> _BRANO CITATO_:
Le aree che verranno destinate agli spazi di cui al precedente art.
3 nell’ambito delle zone A) e B) saranno computate, ai fini della
determinazione delle quantità minime prescritte dallo stesso
articolo, in misura doppia di quella effettiva.
3 – Zone C): deve essere assicurata integralmente la quantità
minima di spazi di cui all’art. 3.
Nei comuni per i quali la popolazione prevista dagli strumenti
urbanistici non superi i 10 mila abitanti, la predetta quantità
minima di spazio è fissata in mq. 12 dei quali mq. 4 riservati alle
attrezzature scolastiche di cui alla lettera a) dell’art. 3. La
stessa disposizione si applica agli insediamenti residenziali in
comuni con popolazione prevista superiore a 10 mila abitanti, quando
trattasi di nuovi complessi insediativi per i quali la densità
fondiaria non superi 1 mc/mq.
Quando le zone C) siano contigue o in diretto rapporto visuale con
particolari connotati naturali del territorio (quali coste marine,
laghi, lagune, corsi d’acqua importanti, nonchè singolarità
orografiche di rilievo) ovvero con preesistenze storico-artistiche ed
archeologiche, la quantità minima di spazio di cui al punto c) del
precedente art. 3 resta fissata in mq. 15: tale disposizione non si
applica quando le zone siano contigue ad attrezzature portuali di
interesse nazionale.

> _CONSEGNA_:
Trascrivi fedelmente dal brano citato sulle zone C la parte che comincia con "Quando le zone C)" e prosegue fino a "interesse nazionale.".

> _ESTRATTI DEI DATI_:
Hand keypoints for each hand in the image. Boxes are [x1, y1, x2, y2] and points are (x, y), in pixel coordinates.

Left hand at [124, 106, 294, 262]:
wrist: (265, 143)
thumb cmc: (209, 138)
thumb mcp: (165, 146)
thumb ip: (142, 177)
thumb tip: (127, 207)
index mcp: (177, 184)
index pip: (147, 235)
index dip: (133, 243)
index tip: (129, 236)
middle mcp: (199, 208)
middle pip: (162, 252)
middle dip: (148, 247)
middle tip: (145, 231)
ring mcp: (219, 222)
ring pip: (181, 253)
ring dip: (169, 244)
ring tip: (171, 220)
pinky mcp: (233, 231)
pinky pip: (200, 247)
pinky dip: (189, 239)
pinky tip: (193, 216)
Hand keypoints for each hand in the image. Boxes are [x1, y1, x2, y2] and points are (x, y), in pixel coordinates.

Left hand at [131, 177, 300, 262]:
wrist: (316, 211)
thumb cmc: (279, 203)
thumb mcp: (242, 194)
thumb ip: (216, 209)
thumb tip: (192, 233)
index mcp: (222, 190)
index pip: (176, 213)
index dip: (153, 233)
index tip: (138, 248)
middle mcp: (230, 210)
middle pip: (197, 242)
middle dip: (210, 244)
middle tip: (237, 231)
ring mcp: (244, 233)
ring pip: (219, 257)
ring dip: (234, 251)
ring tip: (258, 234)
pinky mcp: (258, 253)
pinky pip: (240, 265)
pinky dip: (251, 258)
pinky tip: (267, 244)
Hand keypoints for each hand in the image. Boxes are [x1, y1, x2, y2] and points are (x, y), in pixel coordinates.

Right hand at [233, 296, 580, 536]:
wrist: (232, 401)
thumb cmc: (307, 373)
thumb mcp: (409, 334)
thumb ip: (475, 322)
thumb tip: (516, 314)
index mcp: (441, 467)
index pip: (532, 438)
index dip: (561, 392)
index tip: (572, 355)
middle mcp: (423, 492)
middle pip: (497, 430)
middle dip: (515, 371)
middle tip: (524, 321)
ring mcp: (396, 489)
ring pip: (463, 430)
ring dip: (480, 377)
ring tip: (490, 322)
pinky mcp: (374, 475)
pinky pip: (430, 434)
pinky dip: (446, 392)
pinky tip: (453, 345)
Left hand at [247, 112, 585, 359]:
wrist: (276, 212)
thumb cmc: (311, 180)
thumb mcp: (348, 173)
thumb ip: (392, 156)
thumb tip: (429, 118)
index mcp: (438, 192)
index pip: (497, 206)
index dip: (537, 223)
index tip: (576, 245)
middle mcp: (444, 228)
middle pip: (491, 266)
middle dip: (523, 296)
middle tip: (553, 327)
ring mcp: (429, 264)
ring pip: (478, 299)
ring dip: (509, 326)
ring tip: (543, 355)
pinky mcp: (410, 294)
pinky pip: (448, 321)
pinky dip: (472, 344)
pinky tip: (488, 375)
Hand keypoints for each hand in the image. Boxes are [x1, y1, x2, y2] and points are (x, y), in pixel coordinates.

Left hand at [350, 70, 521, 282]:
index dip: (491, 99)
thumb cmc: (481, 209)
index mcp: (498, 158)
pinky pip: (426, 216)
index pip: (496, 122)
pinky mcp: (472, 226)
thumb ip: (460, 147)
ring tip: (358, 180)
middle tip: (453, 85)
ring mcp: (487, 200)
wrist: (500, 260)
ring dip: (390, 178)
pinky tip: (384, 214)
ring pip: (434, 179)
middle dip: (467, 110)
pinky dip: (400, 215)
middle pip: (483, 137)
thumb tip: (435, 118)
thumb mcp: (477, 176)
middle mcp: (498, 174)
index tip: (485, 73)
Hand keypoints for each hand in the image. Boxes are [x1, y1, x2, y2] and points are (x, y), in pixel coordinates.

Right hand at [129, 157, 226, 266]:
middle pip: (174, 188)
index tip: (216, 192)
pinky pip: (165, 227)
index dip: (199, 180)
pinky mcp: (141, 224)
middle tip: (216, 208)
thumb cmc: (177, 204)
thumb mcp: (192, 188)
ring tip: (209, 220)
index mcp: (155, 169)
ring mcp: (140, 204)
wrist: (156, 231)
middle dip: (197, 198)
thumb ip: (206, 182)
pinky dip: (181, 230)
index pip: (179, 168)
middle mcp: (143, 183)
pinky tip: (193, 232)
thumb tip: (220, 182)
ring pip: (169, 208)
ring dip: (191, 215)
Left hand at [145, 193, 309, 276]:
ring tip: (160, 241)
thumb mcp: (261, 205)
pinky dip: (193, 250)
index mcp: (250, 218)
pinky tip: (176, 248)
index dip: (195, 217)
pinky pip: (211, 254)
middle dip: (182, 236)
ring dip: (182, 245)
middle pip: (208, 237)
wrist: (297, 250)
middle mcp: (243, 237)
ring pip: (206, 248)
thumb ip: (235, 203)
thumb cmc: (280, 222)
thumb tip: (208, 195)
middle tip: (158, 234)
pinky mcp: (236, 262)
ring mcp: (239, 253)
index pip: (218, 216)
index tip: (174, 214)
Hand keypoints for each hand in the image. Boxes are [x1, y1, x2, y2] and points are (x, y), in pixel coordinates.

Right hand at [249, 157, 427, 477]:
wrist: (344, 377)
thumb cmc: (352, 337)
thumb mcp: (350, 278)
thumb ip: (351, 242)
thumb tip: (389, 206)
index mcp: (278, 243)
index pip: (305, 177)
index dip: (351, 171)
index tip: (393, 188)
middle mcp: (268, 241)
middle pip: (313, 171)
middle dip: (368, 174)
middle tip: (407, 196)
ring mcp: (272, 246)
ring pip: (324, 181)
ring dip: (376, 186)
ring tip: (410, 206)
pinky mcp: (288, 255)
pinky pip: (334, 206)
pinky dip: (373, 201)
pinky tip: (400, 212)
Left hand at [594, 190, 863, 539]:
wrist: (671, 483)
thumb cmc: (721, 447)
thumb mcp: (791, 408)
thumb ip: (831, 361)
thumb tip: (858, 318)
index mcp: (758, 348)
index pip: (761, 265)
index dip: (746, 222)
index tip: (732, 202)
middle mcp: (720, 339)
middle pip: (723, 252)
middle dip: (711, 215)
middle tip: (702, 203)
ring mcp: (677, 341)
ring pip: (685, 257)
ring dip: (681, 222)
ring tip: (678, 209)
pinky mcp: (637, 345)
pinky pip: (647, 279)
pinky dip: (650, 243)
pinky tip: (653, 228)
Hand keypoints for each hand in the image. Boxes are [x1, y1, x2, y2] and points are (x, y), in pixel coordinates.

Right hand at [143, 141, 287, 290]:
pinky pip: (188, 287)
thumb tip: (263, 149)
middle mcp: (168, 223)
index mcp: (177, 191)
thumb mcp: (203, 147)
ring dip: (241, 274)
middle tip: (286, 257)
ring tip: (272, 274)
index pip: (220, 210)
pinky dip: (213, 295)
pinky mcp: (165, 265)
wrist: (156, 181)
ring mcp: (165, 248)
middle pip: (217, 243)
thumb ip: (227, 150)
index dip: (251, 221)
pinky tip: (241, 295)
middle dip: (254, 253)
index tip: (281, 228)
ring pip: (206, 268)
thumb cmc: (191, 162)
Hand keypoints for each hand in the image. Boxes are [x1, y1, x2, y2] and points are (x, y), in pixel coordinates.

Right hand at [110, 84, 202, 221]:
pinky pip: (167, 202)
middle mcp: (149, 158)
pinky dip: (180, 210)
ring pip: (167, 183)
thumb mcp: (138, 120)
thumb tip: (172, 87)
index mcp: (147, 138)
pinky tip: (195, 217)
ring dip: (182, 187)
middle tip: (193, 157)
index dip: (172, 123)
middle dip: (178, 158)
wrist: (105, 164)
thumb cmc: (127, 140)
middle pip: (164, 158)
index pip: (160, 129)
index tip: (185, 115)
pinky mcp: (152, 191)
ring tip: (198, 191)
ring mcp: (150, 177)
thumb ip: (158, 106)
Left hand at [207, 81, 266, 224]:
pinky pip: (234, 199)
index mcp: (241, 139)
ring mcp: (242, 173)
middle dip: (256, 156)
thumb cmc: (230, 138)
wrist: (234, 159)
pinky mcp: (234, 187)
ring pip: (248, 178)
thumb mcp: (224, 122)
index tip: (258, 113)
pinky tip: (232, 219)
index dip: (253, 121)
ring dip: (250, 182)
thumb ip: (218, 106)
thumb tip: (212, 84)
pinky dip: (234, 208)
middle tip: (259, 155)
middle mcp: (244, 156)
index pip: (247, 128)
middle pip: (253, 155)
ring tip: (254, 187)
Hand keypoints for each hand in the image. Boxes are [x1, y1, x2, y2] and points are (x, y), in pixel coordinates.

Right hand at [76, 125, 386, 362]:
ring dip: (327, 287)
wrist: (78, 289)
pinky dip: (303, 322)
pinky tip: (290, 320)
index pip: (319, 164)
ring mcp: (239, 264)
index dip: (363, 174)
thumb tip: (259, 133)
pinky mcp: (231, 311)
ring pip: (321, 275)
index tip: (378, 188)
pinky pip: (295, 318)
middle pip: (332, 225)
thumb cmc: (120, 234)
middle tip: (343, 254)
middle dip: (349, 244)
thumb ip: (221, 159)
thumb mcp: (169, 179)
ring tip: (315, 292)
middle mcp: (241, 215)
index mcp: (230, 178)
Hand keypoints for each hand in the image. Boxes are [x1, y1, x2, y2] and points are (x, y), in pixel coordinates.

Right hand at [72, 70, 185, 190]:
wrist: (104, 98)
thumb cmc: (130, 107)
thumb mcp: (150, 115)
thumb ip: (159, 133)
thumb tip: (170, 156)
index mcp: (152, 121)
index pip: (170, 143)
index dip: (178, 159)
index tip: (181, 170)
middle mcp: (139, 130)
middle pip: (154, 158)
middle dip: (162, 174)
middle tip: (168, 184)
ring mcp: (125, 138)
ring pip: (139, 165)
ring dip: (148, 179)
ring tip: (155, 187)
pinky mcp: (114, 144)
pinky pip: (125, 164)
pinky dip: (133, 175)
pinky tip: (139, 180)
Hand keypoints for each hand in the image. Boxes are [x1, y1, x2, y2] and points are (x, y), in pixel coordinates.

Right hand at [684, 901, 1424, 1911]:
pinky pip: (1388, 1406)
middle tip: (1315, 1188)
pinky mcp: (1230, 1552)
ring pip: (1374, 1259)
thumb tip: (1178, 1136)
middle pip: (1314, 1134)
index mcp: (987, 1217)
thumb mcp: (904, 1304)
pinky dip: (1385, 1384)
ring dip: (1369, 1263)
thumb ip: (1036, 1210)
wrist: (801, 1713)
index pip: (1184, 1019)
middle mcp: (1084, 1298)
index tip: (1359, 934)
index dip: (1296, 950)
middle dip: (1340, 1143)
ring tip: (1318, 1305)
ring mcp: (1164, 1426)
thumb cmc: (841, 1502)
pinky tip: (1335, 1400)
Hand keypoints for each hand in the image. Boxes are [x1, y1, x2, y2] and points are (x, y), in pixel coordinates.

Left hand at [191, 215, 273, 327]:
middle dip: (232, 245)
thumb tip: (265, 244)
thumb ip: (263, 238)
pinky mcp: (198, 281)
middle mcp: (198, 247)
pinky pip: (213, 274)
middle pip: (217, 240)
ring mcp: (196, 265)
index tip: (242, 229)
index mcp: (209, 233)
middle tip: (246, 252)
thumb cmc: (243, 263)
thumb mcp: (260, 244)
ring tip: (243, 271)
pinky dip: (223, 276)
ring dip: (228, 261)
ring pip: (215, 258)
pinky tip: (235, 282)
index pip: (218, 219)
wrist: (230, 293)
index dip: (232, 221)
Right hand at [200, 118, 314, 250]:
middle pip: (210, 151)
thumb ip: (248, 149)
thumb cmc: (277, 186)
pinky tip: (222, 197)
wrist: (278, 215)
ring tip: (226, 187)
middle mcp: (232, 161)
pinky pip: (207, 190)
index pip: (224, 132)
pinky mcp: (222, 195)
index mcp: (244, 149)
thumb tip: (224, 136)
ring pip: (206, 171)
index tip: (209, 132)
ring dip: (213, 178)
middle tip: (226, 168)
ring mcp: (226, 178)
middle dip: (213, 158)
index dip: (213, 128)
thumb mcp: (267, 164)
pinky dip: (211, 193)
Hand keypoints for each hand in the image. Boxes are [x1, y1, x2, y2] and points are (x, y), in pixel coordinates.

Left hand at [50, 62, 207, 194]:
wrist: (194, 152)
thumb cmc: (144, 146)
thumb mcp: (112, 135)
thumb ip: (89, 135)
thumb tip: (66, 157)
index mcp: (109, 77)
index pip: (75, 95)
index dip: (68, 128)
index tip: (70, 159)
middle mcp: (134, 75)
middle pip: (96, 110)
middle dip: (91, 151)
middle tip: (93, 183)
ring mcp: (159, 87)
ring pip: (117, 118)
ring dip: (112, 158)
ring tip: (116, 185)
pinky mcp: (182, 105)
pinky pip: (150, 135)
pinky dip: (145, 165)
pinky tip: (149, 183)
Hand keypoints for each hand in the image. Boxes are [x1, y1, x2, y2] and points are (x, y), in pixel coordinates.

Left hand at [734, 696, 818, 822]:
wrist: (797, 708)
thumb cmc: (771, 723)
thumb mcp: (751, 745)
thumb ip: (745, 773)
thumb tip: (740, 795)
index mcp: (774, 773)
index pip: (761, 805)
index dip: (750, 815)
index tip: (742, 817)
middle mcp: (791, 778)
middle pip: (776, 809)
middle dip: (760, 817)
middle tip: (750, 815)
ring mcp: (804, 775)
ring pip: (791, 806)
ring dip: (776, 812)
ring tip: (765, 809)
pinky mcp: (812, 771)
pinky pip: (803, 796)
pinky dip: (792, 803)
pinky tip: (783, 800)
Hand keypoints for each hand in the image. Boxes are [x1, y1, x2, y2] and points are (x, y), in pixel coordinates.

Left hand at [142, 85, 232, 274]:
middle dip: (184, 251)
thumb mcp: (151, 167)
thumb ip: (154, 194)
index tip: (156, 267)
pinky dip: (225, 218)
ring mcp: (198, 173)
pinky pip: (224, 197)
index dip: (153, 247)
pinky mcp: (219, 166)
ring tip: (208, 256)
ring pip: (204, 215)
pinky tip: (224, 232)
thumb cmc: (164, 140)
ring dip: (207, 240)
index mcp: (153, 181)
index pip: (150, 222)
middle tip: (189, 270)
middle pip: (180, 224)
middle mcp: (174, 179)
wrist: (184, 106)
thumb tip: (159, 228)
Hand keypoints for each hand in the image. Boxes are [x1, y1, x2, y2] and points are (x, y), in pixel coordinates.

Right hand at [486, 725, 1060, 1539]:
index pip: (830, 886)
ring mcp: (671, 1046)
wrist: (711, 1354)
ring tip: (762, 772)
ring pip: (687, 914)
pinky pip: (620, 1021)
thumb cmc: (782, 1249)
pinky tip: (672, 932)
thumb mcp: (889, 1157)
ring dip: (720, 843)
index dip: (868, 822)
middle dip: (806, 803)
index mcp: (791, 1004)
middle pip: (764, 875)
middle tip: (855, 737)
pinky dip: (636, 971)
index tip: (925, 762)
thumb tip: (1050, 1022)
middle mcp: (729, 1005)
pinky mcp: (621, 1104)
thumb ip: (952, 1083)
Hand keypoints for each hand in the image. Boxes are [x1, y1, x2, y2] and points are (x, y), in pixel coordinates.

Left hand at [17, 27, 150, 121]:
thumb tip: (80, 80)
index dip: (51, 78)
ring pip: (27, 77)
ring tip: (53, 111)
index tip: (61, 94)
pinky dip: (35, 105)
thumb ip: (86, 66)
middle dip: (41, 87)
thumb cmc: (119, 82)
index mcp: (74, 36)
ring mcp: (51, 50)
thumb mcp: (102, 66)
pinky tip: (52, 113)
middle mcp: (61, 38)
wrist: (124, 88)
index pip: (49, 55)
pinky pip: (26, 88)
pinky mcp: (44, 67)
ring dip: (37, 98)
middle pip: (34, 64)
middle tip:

> _SOLUZIONE_:
Quando le zone C) siano contigue o in diretto rapporto visuale con
particolari connotati naturali del territorio (quali coste marine,
laghi, lagune, corsi d’acqua importanti, nonchè singolarità
orografiche di rilievo) ovvero con preesistenze storico-artistiche ed
archeologiche, la quantità minima di spazio di cui al punto c) del
precedente art. 3 resta fissata in mq. 15: tale disposizione non si
applica quando le zone siano contigue ad attrezzature portuali di
interesse nazionale.